Most often when discussing security concerns related to the Internet of Things, the conversation tends to focus on 2 aspects:
- The increased attack surface: All of these devices extend the attack surface of networks, providing more potential entrée points into a corporate network.
- The potential lack of solid security implementation in these devices. Many devices still ship with standard default username/passwords, and sadly, many users never bother changing them (see my blog ‘Hacking and the Internet of Things’ for some detailed descriptions of this).
This attack takes the first item of concern, attack surface, and completely flips it on its head. Instead of worrying about the devices acting as an entrée point to access data, we now have to worry about the devices being an actual tool and weapon in the attacks themselves. While not going to the extreme level of the Black Mirror episode I mentioned at the beginning, the hackers have started weaponizing our Things on the Internet. They are using them against us. The hackers are able to accomplish this in large part due to the 2nd item of concern I mentioned. The lack of security implementations on many devices is a continuing struggle in the world of the Internet of Things. Balancing consumer ease of use with security is like walking a tightrope over a tank full of hungry sharks. Striking that balance is never easy.
No, the Things are not going to destroy civilization as we know it
This is not meant to be a doomsday prophesy. I do not subscribe to the dark view of humanity and technology displayed in Black Mirror. The Internet of Things, like any disruptive technology, has the ability to turn our viewpoints and paradigms on their heads. Last week’s attack is a prime example of that. Given the raw numbers, the Internet of Things genie is out of the bottle, and there is no putting it back in. No technology negates the need for good design and planning. Those designs and plans must always include security as a key area of focus.

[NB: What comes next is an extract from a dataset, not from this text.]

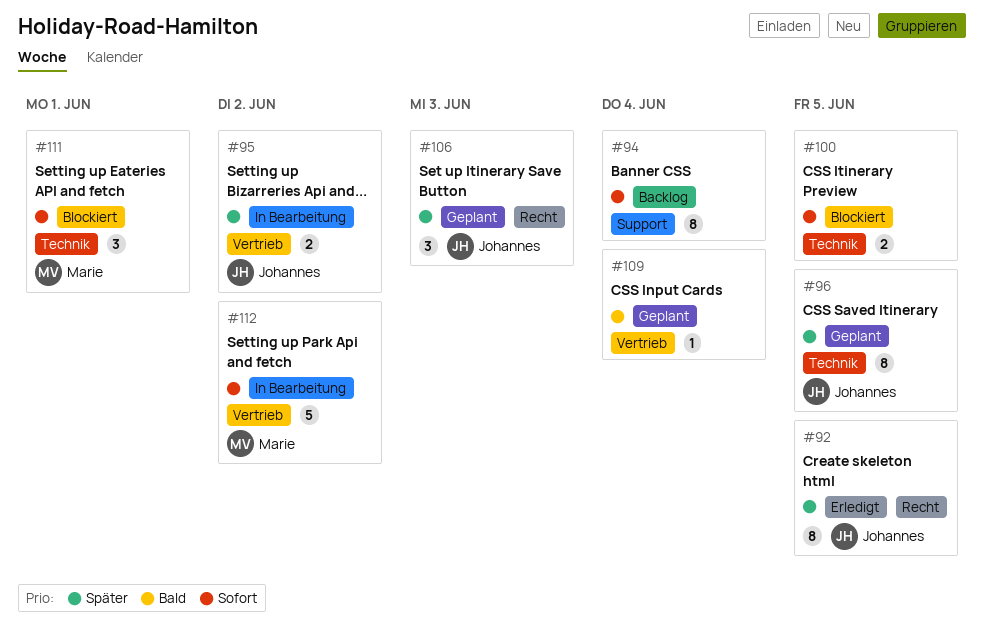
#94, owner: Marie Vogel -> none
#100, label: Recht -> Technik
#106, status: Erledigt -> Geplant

As technologists, we need to look at security from a different perspective. We have to think about the potential hackers differently. In the old paradigm, it was simple: protect the data, protect the boundaries of the data centers. That is still valid and needs to be done. But in addition, we need to look at through the lens of disruptive technologies. Working with vendors to implement stronger security measures on their devices. Work with educating end users of their use of these devices, ensuring they do not compromise them in the name of ease of use. We also need to look at other new disruptive technologies that could help in this battle. For example, machine learning is starting to be looked at as a tool that might help identify and respond to a security breach, adapting to changing attack patterns.
Ultimately, security in the world of technology is always a delicate balancing act between access, usability, and protection. It is critical to understand the risks, work with the business to educate them on the balance/tradoffs, and take the appropriate measures to ensure the proper balance is maintained. Oh, and if you hear a bee buzzing near your head, ignore it, I am sure its nothing.